• **What is required**: Display every line of the entries below that contains the word "elevation".
---
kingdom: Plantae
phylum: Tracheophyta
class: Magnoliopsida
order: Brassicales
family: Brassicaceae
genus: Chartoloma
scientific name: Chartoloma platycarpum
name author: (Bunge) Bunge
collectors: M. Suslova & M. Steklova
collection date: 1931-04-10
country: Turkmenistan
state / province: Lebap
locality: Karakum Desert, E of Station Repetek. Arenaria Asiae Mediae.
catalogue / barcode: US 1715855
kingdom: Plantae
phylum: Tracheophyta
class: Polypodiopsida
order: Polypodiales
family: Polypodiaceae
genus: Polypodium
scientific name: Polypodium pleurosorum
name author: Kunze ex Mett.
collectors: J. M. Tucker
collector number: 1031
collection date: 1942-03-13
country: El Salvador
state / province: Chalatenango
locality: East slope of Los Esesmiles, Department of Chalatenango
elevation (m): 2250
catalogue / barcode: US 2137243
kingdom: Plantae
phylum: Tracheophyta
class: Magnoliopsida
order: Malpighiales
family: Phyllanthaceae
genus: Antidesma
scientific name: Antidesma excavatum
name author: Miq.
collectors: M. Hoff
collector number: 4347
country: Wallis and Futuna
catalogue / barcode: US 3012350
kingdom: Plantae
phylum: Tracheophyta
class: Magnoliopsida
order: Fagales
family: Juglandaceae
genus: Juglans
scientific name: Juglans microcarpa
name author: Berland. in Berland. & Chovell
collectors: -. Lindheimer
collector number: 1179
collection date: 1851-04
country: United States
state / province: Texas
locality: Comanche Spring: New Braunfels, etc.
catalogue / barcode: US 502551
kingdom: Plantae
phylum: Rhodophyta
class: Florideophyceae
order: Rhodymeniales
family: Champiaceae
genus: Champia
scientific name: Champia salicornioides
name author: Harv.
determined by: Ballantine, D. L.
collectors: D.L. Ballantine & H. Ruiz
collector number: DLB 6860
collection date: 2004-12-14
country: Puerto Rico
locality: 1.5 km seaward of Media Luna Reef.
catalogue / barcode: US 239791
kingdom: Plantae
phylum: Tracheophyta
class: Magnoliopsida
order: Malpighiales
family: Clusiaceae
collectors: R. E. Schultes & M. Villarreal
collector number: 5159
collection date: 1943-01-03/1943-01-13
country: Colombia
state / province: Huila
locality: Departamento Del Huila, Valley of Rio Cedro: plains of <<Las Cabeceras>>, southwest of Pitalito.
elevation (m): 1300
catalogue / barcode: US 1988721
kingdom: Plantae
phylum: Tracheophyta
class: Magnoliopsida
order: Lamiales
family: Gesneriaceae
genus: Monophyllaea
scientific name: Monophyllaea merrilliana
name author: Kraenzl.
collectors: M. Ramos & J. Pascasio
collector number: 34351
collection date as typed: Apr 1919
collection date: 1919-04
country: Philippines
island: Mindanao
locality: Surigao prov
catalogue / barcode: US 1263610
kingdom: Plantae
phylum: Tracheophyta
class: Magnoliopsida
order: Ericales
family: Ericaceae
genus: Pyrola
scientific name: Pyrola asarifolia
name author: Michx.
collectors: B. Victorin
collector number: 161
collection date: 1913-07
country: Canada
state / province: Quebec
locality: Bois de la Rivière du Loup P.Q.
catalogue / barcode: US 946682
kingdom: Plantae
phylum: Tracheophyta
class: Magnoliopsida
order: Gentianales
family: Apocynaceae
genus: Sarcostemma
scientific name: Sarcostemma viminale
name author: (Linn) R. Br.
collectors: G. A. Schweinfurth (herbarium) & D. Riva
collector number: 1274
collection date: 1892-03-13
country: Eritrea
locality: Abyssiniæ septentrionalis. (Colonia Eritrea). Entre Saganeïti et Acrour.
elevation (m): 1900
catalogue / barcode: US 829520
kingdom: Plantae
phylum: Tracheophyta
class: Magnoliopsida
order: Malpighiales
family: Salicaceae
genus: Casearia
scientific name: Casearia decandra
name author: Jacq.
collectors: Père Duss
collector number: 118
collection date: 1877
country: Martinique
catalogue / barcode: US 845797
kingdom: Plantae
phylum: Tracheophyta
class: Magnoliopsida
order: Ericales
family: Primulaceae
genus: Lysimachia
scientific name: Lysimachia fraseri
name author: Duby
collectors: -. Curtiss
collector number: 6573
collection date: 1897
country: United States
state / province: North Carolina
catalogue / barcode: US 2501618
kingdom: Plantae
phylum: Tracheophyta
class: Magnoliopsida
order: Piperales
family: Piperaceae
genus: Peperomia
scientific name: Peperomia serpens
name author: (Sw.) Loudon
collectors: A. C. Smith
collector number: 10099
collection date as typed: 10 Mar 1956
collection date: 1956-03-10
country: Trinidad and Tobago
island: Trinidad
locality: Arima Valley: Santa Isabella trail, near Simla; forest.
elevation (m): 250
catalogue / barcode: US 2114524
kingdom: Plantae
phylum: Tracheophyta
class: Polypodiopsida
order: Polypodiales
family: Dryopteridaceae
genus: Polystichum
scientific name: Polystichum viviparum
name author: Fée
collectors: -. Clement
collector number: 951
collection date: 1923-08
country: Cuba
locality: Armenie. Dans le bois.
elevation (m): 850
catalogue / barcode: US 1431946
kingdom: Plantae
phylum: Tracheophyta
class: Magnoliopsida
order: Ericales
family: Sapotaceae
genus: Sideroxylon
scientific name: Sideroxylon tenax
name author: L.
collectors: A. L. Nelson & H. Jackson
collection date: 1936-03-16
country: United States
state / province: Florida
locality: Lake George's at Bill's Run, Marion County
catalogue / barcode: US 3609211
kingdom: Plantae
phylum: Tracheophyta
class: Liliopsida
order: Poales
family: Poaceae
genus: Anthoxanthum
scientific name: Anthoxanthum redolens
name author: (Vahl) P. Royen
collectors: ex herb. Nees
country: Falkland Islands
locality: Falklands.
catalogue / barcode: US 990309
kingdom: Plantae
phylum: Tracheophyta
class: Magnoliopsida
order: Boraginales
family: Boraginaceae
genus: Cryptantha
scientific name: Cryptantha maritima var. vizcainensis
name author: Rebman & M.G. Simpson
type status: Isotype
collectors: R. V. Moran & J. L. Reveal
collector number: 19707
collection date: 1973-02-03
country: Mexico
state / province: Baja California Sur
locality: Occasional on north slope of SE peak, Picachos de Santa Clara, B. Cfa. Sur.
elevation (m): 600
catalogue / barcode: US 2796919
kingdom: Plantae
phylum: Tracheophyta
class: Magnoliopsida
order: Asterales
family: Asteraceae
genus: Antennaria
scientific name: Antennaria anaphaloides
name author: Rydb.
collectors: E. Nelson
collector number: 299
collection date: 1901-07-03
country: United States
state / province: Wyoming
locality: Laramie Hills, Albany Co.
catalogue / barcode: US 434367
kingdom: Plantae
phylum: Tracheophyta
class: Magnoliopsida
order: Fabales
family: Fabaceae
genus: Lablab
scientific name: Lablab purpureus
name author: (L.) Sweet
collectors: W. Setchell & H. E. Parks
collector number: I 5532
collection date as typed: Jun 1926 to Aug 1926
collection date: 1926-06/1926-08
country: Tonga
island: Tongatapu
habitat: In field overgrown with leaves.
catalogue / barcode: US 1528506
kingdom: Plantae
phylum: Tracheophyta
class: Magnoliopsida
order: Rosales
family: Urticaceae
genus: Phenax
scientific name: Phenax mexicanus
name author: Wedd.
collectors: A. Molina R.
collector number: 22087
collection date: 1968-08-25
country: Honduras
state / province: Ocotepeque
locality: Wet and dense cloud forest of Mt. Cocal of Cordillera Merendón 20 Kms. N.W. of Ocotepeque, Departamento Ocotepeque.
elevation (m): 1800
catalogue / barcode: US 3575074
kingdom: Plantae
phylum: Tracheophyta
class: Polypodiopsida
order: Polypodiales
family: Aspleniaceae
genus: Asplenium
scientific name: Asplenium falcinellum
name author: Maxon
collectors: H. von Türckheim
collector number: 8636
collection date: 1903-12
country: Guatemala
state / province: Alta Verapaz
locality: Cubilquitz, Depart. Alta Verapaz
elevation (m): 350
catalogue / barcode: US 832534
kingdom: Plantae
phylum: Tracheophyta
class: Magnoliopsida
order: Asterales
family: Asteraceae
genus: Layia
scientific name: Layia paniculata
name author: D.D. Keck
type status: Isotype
---
• **Reply**:
elevation (m): 2250
elevation (m): 1300
elevation (m): 1900
elevation (m): 250
elevation (m): 850
elevation (m): 600
elevation (m): 1800
elevation (m): 350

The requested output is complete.